[Input Boundary: Start]

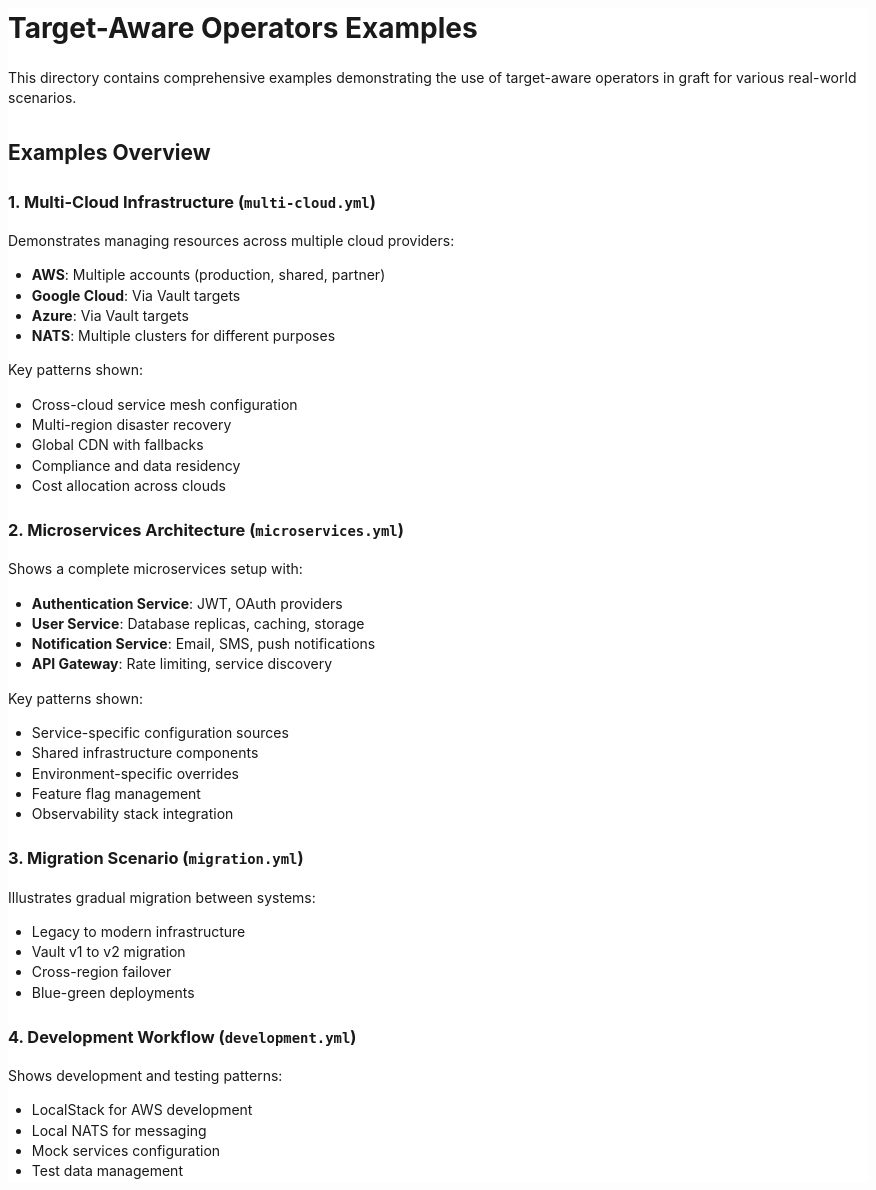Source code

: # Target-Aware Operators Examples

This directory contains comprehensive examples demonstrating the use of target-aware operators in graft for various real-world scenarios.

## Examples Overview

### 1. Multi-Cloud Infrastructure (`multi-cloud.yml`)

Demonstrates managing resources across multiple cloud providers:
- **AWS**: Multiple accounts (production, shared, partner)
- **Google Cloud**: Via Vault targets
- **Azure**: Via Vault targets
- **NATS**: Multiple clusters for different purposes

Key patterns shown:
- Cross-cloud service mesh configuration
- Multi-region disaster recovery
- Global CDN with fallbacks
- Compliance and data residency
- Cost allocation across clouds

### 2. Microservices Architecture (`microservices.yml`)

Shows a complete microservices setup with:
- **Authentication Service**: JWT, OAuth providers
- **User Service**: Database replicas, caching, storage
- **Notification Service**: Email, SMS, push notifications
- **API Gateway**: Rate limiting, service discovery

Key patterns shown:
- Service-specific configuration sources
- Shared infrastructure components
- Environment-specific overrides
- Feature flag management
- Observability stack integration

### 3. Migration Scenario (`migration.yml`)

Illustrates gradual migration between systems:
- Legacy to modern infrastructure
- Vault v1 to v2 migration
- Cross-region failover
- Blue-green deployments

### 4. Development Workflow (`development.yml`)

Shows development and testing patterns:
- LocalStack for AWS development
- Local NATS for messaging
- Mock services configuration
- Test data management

[Input Boundary: End]

Prompt:
Print every line of the dataset entries above word for word, leaving out the pictures.

Exercise response:
Source code

: # Target-Aware Operators Examples

This directory contains comprehensive examples demonstrating the use of target-aware operators in graft for various real-world scenarios.

## Examples Overview

### 1. Multi-Cloud Infrastructure (`multi-cloud.yml`)

Demonstrates managing resources across multiple cloud providers:
- **AWS**: Multiple accounts (production, shared, partner)
- **Google Cloud**: Via Vault targets
- **Azure**: Via Vault targets
- **NATS**: Multiple clusters for different purposes

Key patterns shown:
- Cross-cloud service mesh configuration
- Multi-region disaster recovery
- Global CDN with fallbacks
- Compliance and data residency
- Cost allocation across clouds

### 2. Microservices Architecture (`microservices.yml`)

Shows a complete microservices setup with:
- **Authentication Service**: JWT, OAuth providers
- **User Service**: Database replicas, caching, storage
- **Notification Service**: Email, SMS, push notifications
- **API Gateway**: Rate limiting, service discovery

Key patterns shown:
- Service-specific configuration sources
- Shared infrastructure components
- Environment-specific overrides
- Feature flag management
- Observability stack integration

### 3. Migration Scenario (`migration.yml`)

Illustrates gradual migration between systems:
- Legacy to modern infrastructure
- Vault v1 to v2 migration
- Cross-region failover
- Blue-green deployments

### 4. Development Workflow (`development.yml`)

Shows development and testing patterns:
- LocalStack for AWS development
- Local NATS for messaging
- Mock services configuration
- Test data management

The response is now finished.